SOURCE DATA ->
************

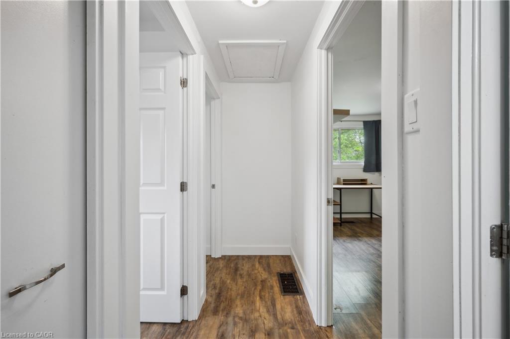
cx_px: 255
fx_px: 198
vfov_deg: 81.1
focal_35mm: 14
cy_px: 170
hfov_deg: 104.3
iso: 250
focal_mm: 14
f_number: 18
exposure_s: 1/2
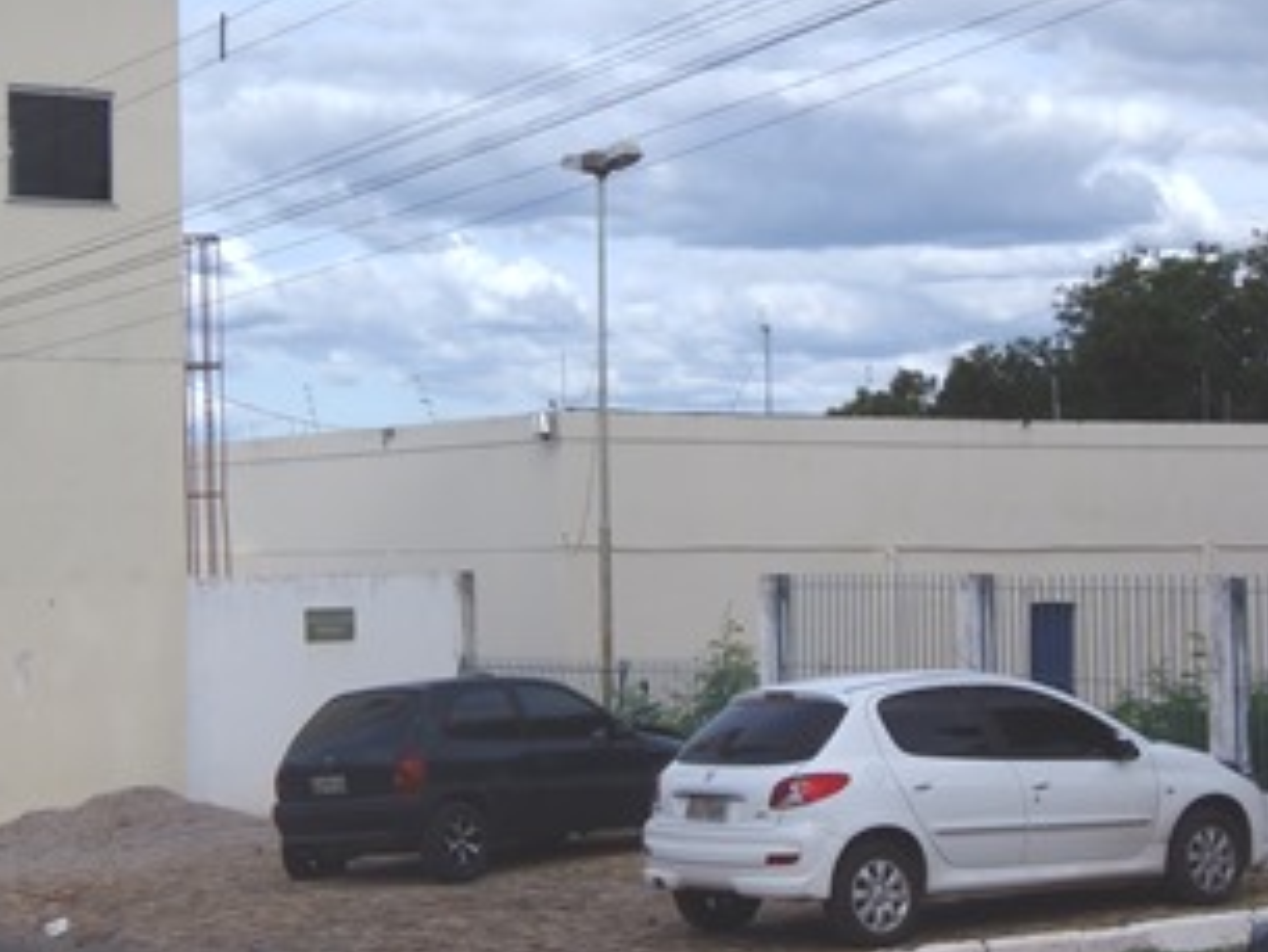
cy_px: 461
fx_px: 2638
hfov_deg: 27.0
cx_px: 586
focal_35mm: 72
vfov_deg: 20.5
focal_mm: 9.1
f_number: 6.9
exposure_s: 1/320
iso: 64
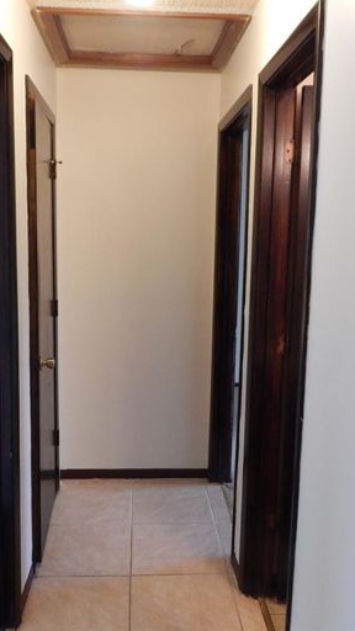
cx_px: 162
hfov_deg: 35.6
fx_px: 552
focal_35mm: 33
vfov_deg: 59.5
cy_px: 309
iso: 400
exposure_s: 1/30
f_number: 3
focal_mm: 4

************

INSTRUCTIONS TO FOLLOW -> Without the pictures, print all of the records exactly.

WRITTEN SOLUTION ->
cx_px: 255
fx_px: 198
vfov_deg: 81.1
focal_35mm: 14
cy_px: 170
hfov_deg: 104.3
iso: 250
focal_mm: 14
f_number: 18
exposure_s: 1/2
cy_px: 461
fx_px: 2638
hfov_deg: 27.0
cx_px: 586
focal_35mm: 72
vfov_deg: 20.5
focal_mm: 9.1
f_number: 6.9
exposure_s: 1/320
iso: 64
cx_px: 162
hfov_deg: 35.6
fx_px: 552
focal_35mm: 33
vfov_deg: 59.5
cy_px: 309
iso: 400
exposure_s: 1/30
f_number: 3
focal_mm: 4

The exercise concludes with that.